De outro prisma, pode-se inferir uma outra razão que dê sentido ao fato de um de nós, os normais, estar na companhia de um desses seres em tratamento espiritual, caracterizando o desempenho de uma função especial. Lembro que os futuros santos precisam se submeter permanentemente às tentações de renúncia ao seu futuro status. Aqui é que teremos um papel específico, quer dizer, seremos aquelas criaturinhas que vão azucrinar a vida dessa pessoa especial, pondo à prova sua persistência, através de doses homeopáticas ou de torpedos de perturbação cotidiana.

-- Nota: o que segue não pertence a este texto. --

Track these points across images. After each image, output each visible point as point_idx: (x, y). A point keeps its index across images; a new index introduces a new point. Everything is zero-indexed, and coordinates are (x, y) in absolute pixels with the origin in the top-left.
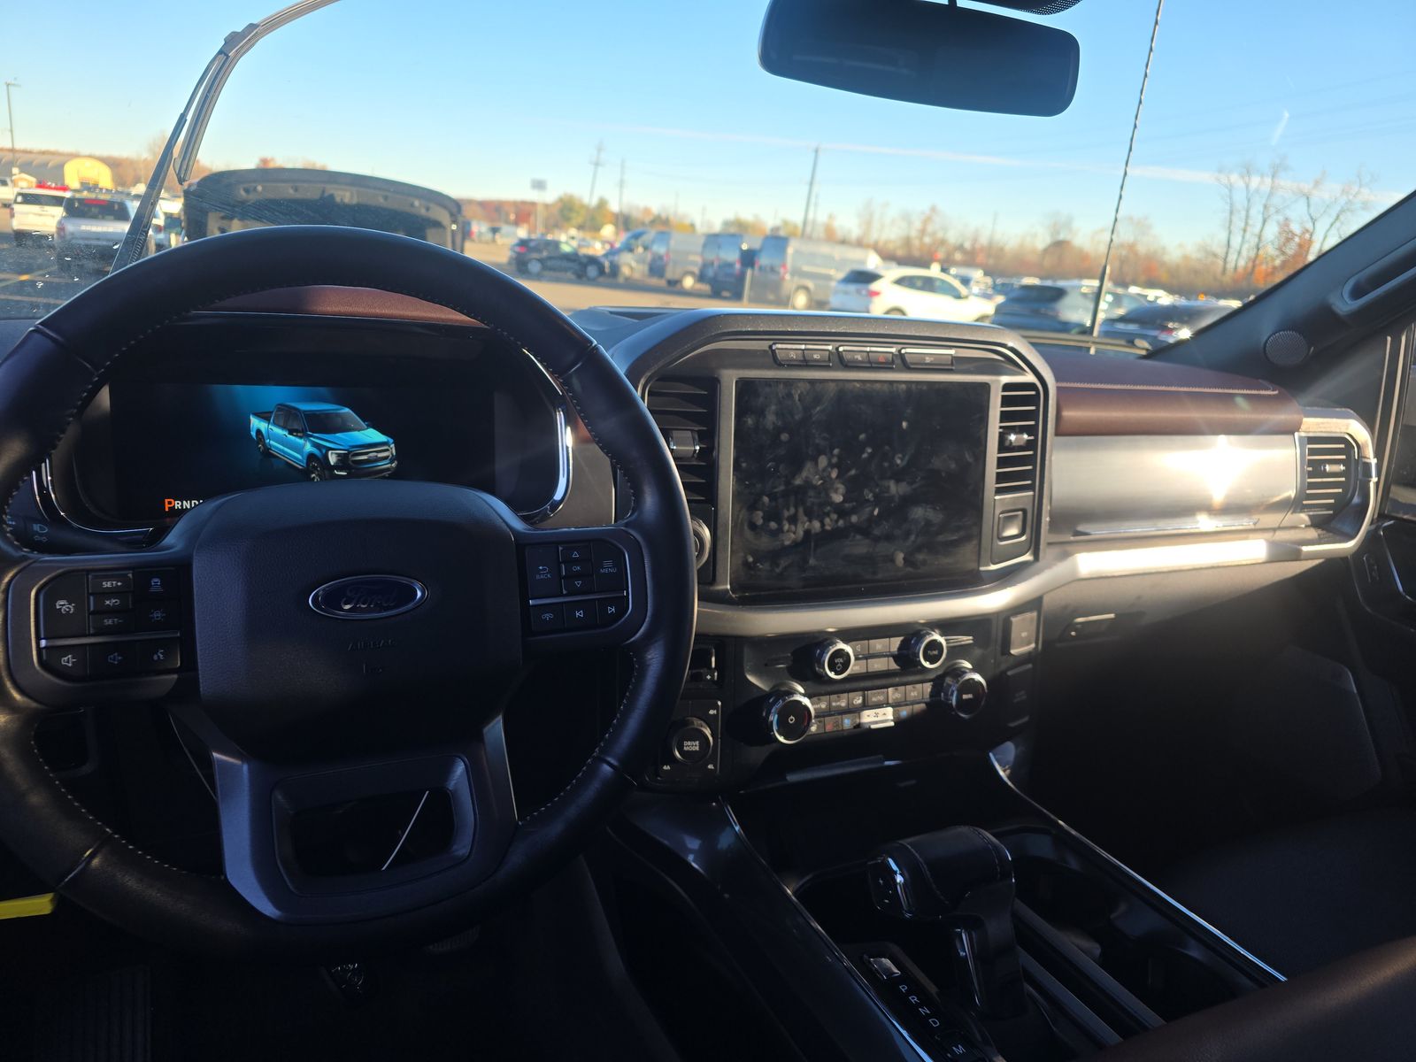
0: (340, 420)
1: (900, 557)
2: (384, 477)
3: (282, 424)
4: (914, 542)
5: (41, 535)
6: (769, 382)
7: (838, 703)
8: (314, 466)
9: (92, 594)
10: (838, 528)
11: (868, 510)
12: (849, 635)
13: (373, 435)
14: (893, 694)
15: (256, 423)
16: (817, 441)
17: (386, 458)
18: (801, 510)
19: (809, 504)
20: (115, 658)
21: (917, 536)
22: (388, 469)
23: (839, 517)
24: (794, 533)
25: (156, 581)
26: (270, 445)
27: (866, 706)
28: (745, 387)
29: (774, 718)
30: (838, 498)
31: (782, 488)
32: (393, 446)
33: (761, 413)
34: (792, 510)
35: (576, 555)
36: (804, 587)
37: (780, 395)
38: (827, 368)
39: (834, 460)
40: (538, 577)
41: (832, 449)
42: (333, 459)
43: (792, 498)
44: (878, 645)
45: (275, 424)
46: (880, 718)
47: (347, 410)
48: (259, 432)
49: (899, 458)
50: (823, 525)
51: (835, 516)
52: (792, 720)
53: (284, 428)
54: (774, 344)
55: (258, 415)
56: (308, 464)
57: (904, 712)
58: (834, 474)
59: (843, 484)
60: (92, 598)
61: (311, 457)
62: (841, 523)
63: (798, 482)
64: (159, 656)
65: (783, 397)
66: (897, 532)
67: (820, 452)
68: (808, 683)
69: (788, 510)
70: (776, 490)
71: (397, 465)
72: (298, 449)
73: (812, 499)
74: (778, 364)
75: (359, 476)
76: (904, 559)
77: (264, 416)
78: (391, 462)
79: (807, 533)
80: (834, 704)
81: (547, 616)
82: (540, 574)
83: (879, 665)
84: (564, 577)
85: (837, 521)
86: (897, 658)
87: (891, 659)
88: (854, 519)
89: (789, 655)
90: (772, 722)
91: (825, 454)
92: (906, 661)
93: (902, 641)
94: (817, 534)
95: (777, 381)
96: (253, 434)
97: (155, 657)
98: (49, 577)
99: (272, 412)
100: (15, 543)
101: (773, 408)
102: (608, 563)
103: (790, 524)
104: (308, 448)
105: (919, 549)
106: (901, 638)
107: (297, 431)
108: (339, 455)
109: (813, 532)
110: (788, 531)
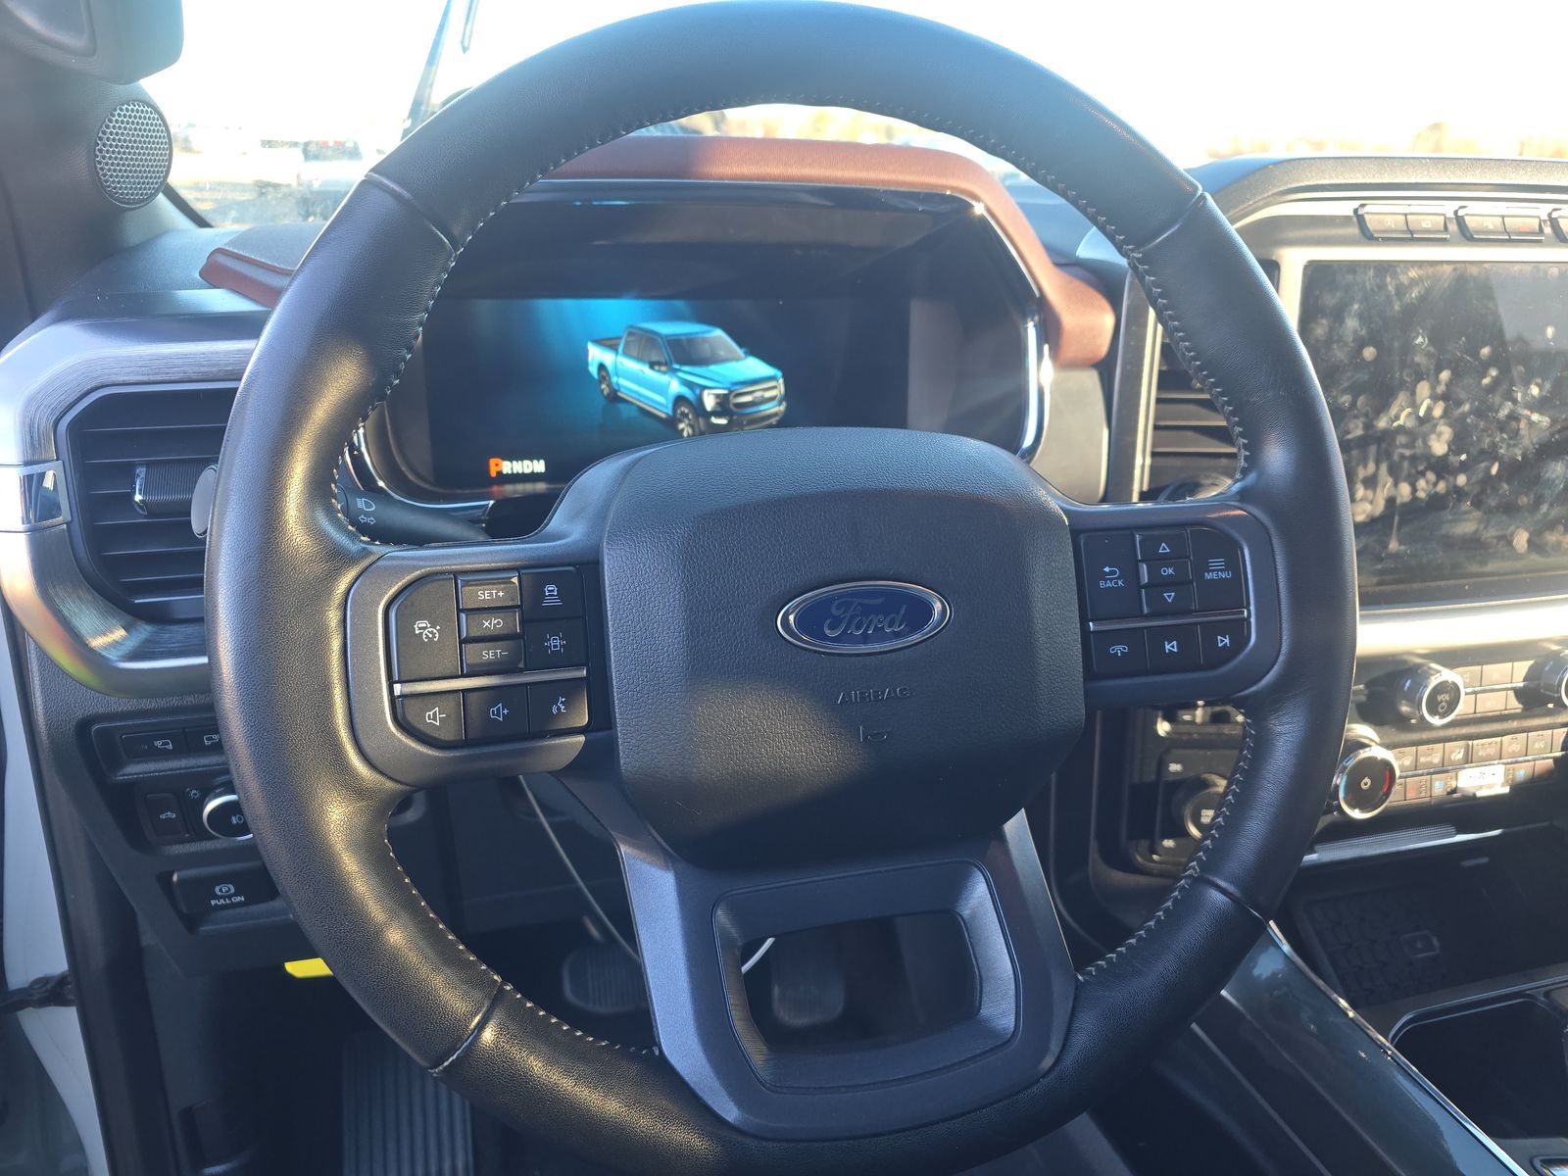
0: (707, 346)
1: (1521, 539)
2: (771, 426)
3: (635, 354)
4: (1546, 514)
5: (367, 515)
6: (1353, 267)
7: (1429, 759)
8: (683, 413)
9: (463, 611)
10: (1436, 493)
11: (1483, 465)
12: (1453, 657)
13: (755, 367)
14: (1512, 744)
15: (596, 355)
16: (1417, 359)
17: (772, 399)
18: (1384, 467)
19: (1396, 458)
20: (499, 712)
21: (1551, 505)
22: (776, 414)
23: (1440, 477)
24: (1371, 502)
25: (551, 589)
26: (618, 385)
27: (1468, 760)
28: (1317, 276)
29: (1340, 781)
30: (1439, 447)
31: (1359, 432)
32: (781, 381)
33: (1338, 315)
34: (1371, 467)
35: (1164, 548)
36: (1379, 584)
37: (1368, 287)
38: (1443, 241)
39: (1441, 389)
40: (1102, 584)
41: (1438, 371)
42: (710, 403)
43: (1373, 449)
44: (1495, 672)
45: (626, 354)
46: (1487, 781)
47: (718, 333)
48: (602, 367)
49: (1537, 385)
50: (1414, 490)
51: (1431, 476)
52: (1366, 783)
53: (639, 359)
54: (1363, 206)
55: (599, 342)
56: (675, 409)
57: (1522, 773)
58: (1438, 412)
59: (1450, 425)
60: (463, 616)
61: (680, 400)
62: (1441, 487)
63: (1382, 423)
64: (559, 709)
65: (1372, 289)
66: (1523, 500)
67: (1419, 376)
68: (1386, 728)
69: (1365, 467)
70: (1349, 437)
71: (787, 408)
72: (661, 390)
73: (1401, 450)
74: (1368, 237)
75: (741, 426)
76: (1529, 541)
77: (609, 343)
78: (780, 404)
79: (1391, 501)
80: (1422, 760)
81: (1119, 649)
82: (1106, 580)
83: (1491, 703)
84: (1146, 586)
85: (1435, 484)
86: (1519, 693)
87: (1511, 694)
88: (1462, 480)
89: (1362, 687)
90: (1337, 787)
91: (1428, 379)
92: (1535, 698)
93: (1531, 668)
94: (1404, 505)
95: (1366, 265)
96: (593, 370)
97: (555, 710)
98: (400, 584)
99: (620, 338)
100: (350, 527)
101: (1356, 306)
102: (1217, 563)
103: (1366, 488)
104: (675, 387)
105: (1551, 525)
106: (1532, 662)
107: (660, 364)
108: (717, 396)
109: (1399, 501)
110: (1361, 500)
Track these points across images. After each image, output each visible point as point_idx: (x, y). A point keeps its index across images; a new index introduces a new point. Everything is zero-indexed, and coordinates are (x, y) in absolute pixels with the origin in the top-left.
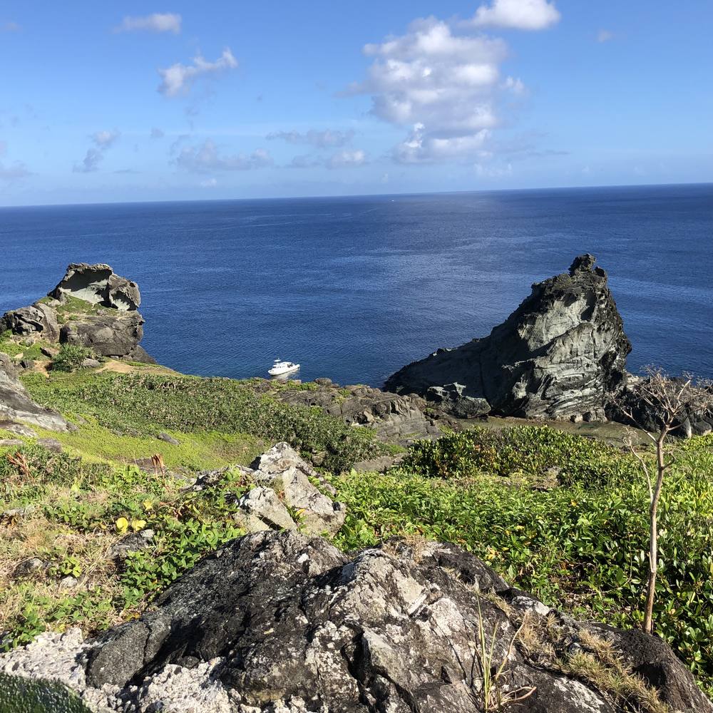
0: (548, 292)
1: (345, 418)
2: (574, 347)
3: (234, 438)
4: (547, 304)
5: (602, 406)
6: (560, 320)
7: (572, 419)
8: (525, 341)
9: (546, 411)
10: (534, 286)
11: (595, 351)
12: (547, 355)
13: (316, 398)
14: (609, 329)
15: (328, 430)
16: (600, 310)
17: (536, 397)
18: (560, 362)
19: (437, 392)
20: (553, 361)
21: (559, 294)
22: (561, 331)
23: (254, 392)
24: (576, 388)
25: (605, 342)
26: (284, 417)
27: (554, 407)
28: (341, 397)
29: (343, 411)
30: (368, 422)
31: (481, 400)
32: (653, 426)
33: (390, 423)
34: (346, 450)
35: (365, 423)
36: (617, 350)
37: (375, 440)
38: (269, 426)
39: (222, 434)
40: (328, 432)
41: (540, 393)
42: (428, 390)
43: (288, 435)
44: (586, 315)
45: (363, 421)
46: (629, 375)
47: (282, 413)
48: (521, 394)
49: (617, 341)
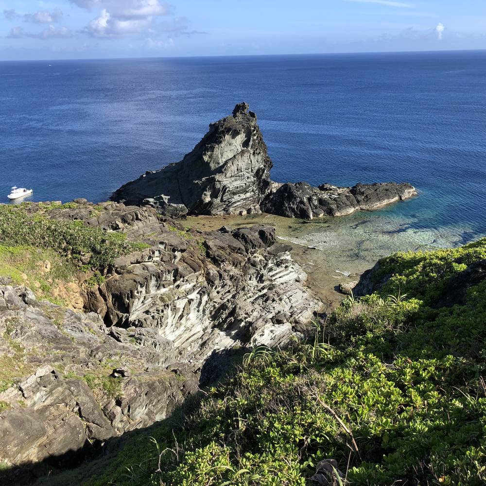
0: (221, 129)
1: (102, 227)
2: (239, 166)
3: (18, 250)
4: (221, 137)
5: (258, 203)
6: (229, 148)
7: (241, 213)
8: (208, 164)
9: (224, 210)
10: (210, 125)
11: (252, 168)
12: (222, 172)
13: (77, 214)
14: (260, 153)
15: (91, 237)
16: (254, 140)
17: (217, 201)
18: (231, 177)
19: (150, 202)
20: (227, 176)
21: (228, 130)
22: (231, 155)
23: (27, 213)
24: (241, 193)
25: (257, 161)
26: (55, 230)
27: (229, 206)
28: (96, 212)
29: (100, 222)
30: (120, 228)
31: (181, 206)
32: (289, 214)
33: (136, 227)
34: (107, 250)
35: (118, 229)
36: (265, 166)
37: (126, 241)
38: (44, 238)
39: (7, 247)
40: (91, 238)
41: (219, 198)
42: (144, 201)
43: (60, 243)
44: (246, 144)
45: (116, 228)
46: (272, 182)
47: (53, 227)
48: (208, 199)
49: (264, 160)
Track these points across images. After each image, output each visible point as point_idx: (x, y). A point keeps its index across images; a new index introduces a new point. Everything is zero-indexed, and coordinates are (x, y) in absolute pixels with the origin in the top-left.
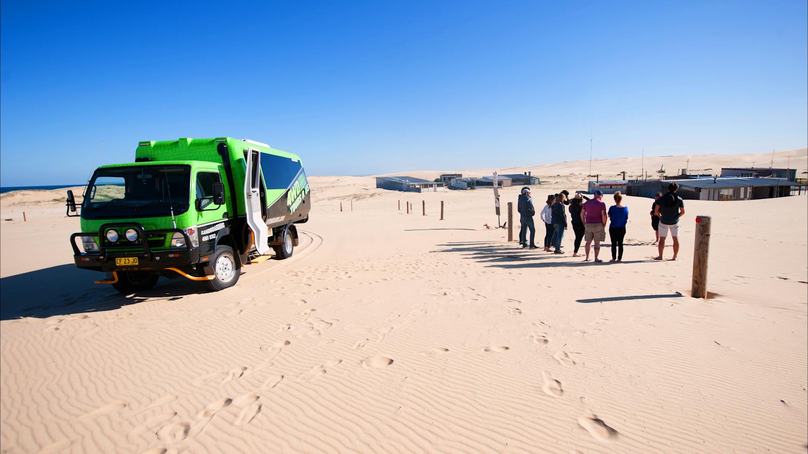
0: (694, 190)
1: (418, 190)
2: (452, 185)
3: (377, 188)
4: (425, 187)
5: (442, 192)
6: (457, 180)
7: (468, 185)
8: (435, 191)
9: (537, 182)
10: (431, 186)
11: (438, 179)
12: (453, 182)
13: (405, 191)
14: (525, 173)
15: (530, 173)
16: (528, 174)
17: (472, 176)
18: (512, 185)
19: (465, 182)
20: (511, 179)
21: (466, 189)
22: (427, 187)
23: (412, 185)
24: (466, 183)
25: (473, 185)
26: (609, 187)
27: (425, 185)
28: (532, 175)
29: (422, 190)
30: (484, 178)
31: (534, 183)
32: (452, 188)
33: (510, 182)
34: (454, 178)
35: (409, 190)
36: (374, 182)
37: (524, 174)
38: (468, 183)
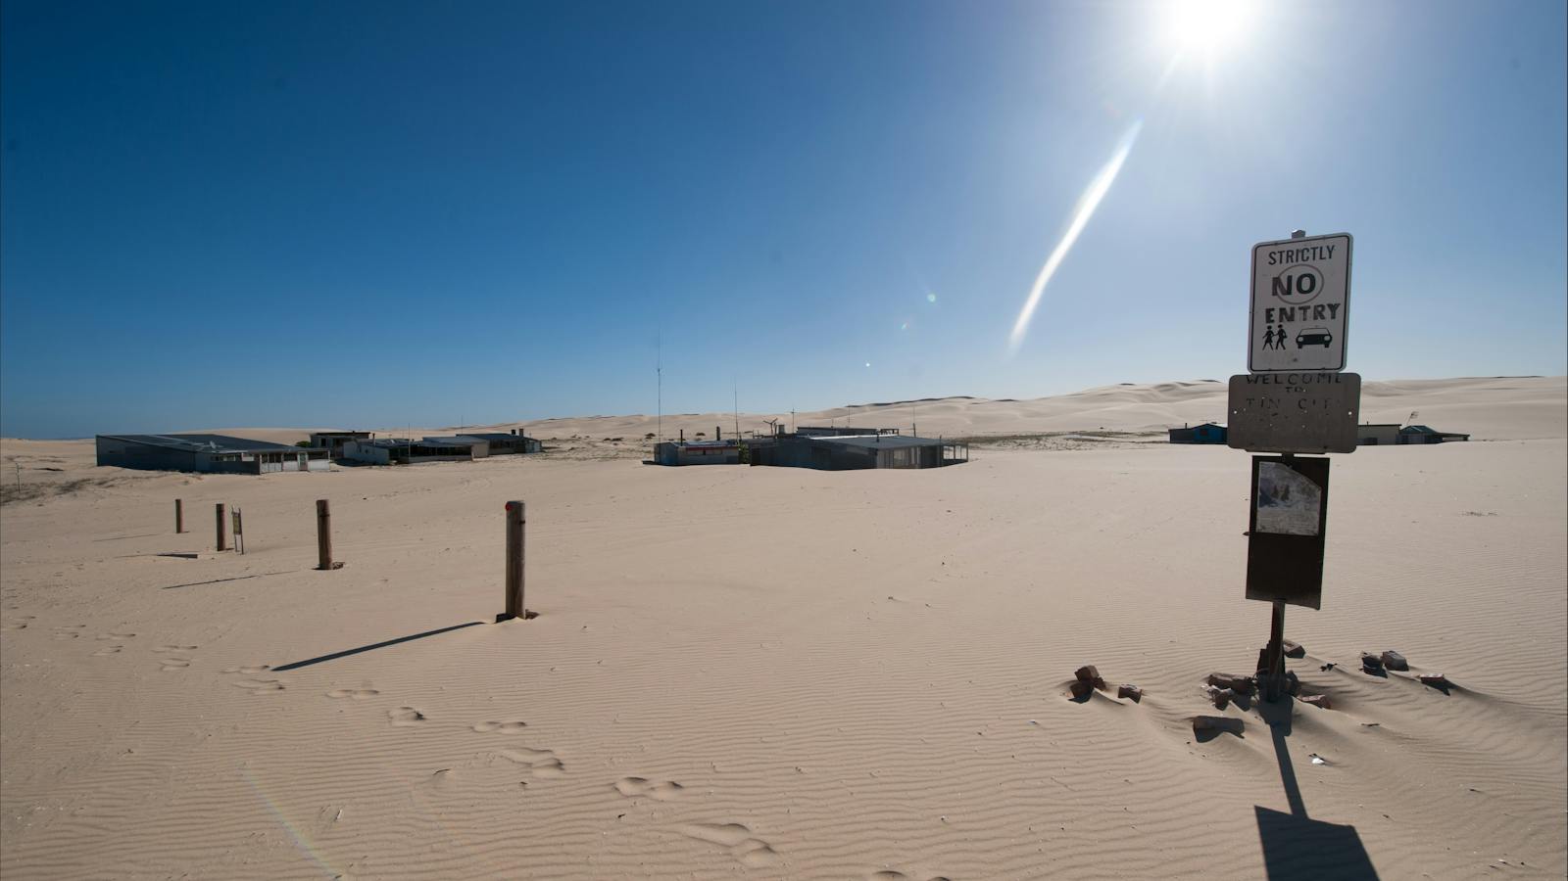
0: (867, 453)
1: (252, 469)
2: (346, 455)
3: (99, 465)
4: (272, 461)
5: (325, 470)
6: (359, 445)
7: (391, 455)
8: (303, 468)
9: (537, 447)
10: (292, 457)
11: (305, 442)
12: (348, 449)
13: (204, 472)
14: (514, 432)
15: (521, 431)
16: (517, 433)
17: (398, 435)
18: (491, 454)
19: (384, 447)
20: (488, 442)
21: (388, 465)
22: (279, 461)
23: (229, 456)
24: (387, 451)
25: (403, 455)
26: (701, 452)
27: (272, 455)
28: (526, 435)
29: (263, 467)
30: (425, 439)
31: (533, 449)
32: (343, 461)
33: (485, 447)
34: (349, 440)
35: (217, 466)
36: (90, 449)
37: (510, 433)
38: (390, 450)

Afinal, somos seres divididos porque, de um lado, resta-nos a honraria de compor um dos degraus de preparação desse futuro santo e, de outro, tentamos desviá-lo de seu caminho, pra livrar a nossa cota de sofrimento nessa empreitada. Aqueles que acreditam em reencarnação, poderão ter o consolo de que nessa sua função de acompanhante, estarão fazendo um treinamento para essa trajetória de santidade, numa futura volta a essa sofrida terrinha.
Poderá haver, se preferirem, uma terceira explicação. Penso que entre os pecadores, existe uma turminha de ex-santos em antevidas que advogam o fim da santidade e atuam junto aos atuais candidatos a essa modalidade, impedindo ou dificultando, por todos os meios, o final de sua rota de chegada porque como viventes das duas formas, pecadores e santos, acharam a vida de santo um tanto quanto sem graça. Inclusive, porque também identificaram naquele território uma relação muito próxima com esse mundo terreno: os pecadores passam a vida pedindo favores aos santos, numa atitude abusiva, assemelhando-se a uma versão celeste da lógica da exploração homem X homem, nas sua múltiplas expressões.
Aqueles que estão pensando que fiz piada com esse tema, estão redondamente enganados. Porque eu asseguro a vocês, é viver pra crer. Eu atesto e tenho dito.